23Mar

How to Protect Your Loved Ones in the Hospital this Flu Season

woman washes hands to prevent the flu

Flu season is back in full swing this winter. Read on to learn how you can prevent catching and spreading the illness. When you protect yourself you protect those around you, too!

What is Influenza?

Influenza, more commonly known as the flu, is a respiratory virus that can affect the nose, throat, and lungs. The most common symptoms of Flu include:

  • Fever
  • Sore throat
  • Cough
  • Fatigue
  • Body aches
  • Stuffy or runny nose
  • In some cases, vomiting and diarrhea (typically only in children and the elderly)

Every body is different, so you may only experience some of these listed symptoms. The likeness of these symptoms to some other illnesses, like the common cold, can make it hard to identify the flu. There are tests available to identify the influenza virus, sometimes required for clearance before returning to work for those who work with the public or immuno-deficient.
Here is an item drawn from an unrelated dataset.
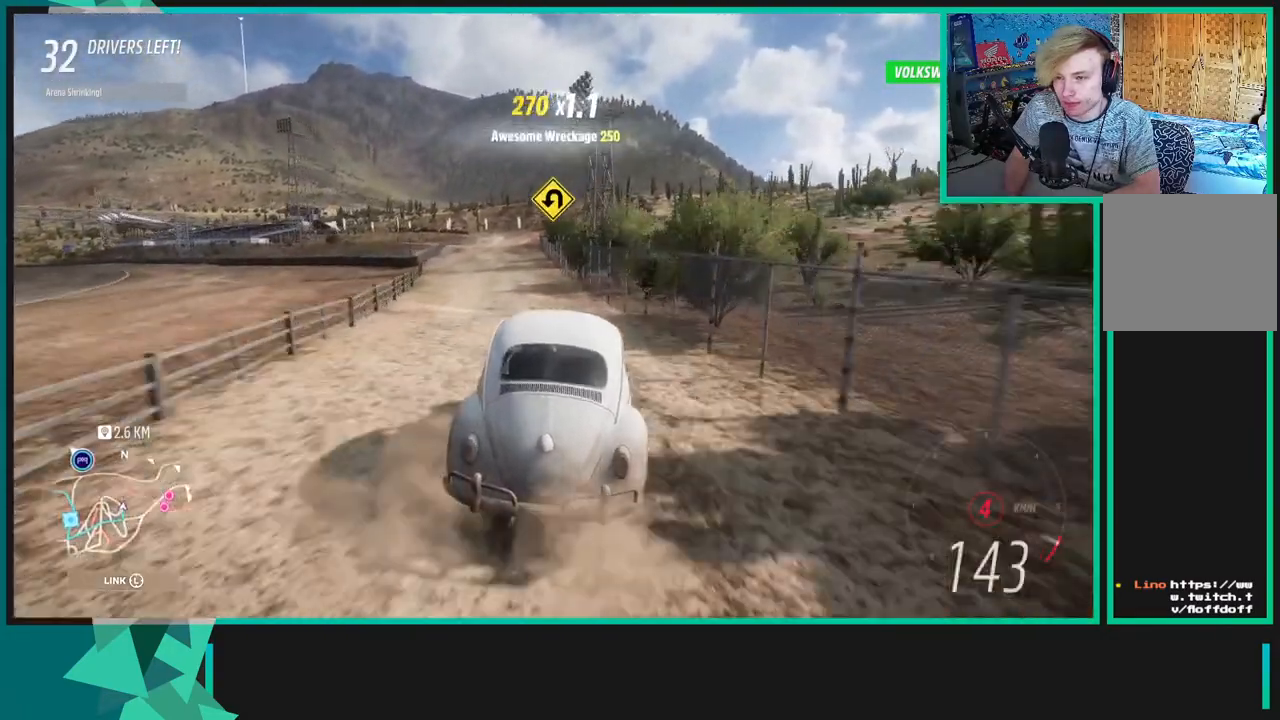
{"buttons": ["R2"], "left_stick": "left", "right_stick": "up", "events": [[150, "left_stick", "left"]]}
Flu can also include complications like bacterial infections and the worsening of already-present chronic illnesses such as asthma or congestive heart failure.

The seriousness of the flu ranges from mild to severe on a case to case basis. There are those who have died from extreme bouts of the flu–the flu is most dangerous for individuals ranging from ages under 5 years old and over 65 and those who have compromised immune systems. However, there are many easy preventative measures available to ensure the health and safety of everyone from this illness.

Fighting the Flu: Everything you need to know

Getting a seasonal flu shot is the easiest way to protect yourself, according to the CDC. These vaccines are widely available and often free at local pharmacies, general practitioner offices, and urgent care centers for the public. You need to get a new flu shot every year, preferably in early autumn before flu season is in full swing.

It is also important to practice everyday preventative measures in supplement to the flu vaccine. These are simple practices such as hand washing, avoiding those who are sick, and covering coughs or sneezes. It’s especially important to monitor and establish good hand washing habits in young children, who easily pick up illnesses at schools and daycare centers.

Another key to fighting the flu, and many other illnesses, is boosting immunity. There are many ways to boost your immunity. Maintaining a healthy diet high in fruits and vegetables, lowering stress, ensuring a regular sleeping schedule, and getting regular exercise can all help you fight off illness. But there are also natural supplements available, such as elderberry syrup, that can be used in conjunction with these daily practices.

Preventing the Flu at the Hospital

Be sure to practice careful hand hygiene and prevention techniques when visiting someone in a hospital or long term care facility. Many strains of the flu are contagious before you show any symptoms, and can survive for days or even weeks on hard surfaces. It’s also easy for someone with a healthy immune system to pass on an illness to someone with a weakened immune system in a hospital, even if they don’t feel sick.

When visiting someone in a hospital, be sure to wash hands thoroughly, use hand sanitizer when touching different high-traffic surfaces like doorknobs, and coughing or sneezing into your shoulder. Supervise and help any children to use these prevention practices. If you’re feeling ill, it’s best to postpone a visit until you’re feeling better. Even a cold or mild illness can become serious for someone with a weakened immune system.

By practicing these preventative measures, you ensure the health and safety of yourself and those around you during flu season. Have a happy and healthy winter season!